Friday, March 07, 2014

Smart Data


Everyone wants a piece of ‘big data’ but most people are not really sure how to go about it. It is generally thought of as a large investment involving big companies who can help set up the infrastructure to collect all the data they will ever touch, generate or consume. The thought is that this investment will enable them to visualize the data in various fancy ways or give them ability to slice and dice the data as they could imagine. These are all great capabilities and will be useful for an organization who is mature in such data based decision system, but most companies are not even looking at the data they already have which could be very useful in providing them with insights before they start to venture into the World Wild Web of outside data.

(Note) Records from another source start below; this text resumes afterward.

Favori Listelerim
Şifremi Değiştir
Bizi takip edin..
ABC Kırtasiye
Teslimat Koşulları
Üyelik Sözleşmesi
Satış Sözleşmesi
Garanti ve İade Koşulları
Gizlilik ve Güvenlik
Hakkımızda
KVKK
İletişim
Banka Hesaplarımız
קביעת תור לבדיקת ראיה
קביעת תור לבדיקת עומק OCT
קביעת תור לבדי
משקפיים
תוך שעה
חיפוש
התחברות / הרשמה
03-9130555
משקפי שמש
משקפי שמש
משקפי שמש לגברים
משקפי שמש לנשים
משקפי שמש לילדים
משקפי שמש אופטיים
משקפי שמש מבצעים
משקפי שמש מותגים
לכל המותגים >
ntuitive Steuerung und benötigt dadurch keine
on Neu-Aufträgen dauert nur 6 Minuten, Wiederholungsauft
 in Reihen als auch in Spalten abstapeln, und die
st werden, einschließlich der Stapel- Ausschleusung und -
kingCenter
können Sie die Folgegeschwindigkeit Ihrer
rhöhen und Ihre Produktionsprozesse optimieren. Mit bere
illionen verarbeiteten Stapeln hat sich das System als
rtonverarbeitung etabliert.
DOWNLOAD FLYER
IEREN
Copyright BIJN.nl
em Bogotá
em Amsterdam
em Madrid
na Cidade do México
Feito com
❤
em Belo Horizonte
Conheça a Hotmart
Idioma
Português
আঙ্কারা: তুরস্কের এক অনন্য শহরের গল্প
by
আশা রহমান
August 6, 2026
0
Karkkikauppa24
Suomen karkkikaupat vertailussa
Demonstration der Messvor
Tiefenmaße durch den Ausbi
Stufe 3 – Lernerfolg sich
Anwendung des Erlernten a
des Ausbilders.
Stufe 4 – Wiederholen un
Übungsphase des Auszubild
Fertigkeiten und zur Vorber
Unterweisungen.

For SMBs and even for some of the large companies, just collecting and using the in-house data itself can help them with better understanding and taking various decisions. For example, a retailer can make actionable decision in various parts of a business lifecycle; buyers making the right buying choices based on the data on pricing, demographics, seasonality and competition; merchandiser can reach the customer at the right price point with the right promotions  as well as bring in new customers and provide up-sell and cross-sell; fulfillment can be an exact science as supposed failed promises and disappointed customers; and technology infrastructure can plan accordingly for promotions and seasons.
One of the challenges for the SMBs is that they generally do not operate their own technology which is maintained and hosted by other companies. And in many cases, they do not even have access to their own data. For them, the first step would be to bring their own data under their control so they can start to assess it and drive value from it.

Some of the forward-thinking companies are changing this culture and moving from gut-feel to fact-based when it comes to decision making. A clear example is the product pricing on Amazon.com where the prices can change within minutes and there is no manual person involved. It probably took many years and few mistakes before the merchandisers were comfortable with a system making such decision, but nonetheless this is the only model which would have scaled for Amazon without leaving any penny on the table. So the companies which collect this data and apply various predictive and optimization modeling algorithms to it are going to get a lot better and efficient than the ones who don’t.


The term ‘Big Data’ could be intimidating as it seems to suggest that everything about it is big; commitment, investment, and so is the value. That’s why I prefer to think of it as ‘Smart Data’. In the end, it’s just data and all of a sudden it’s sexy again.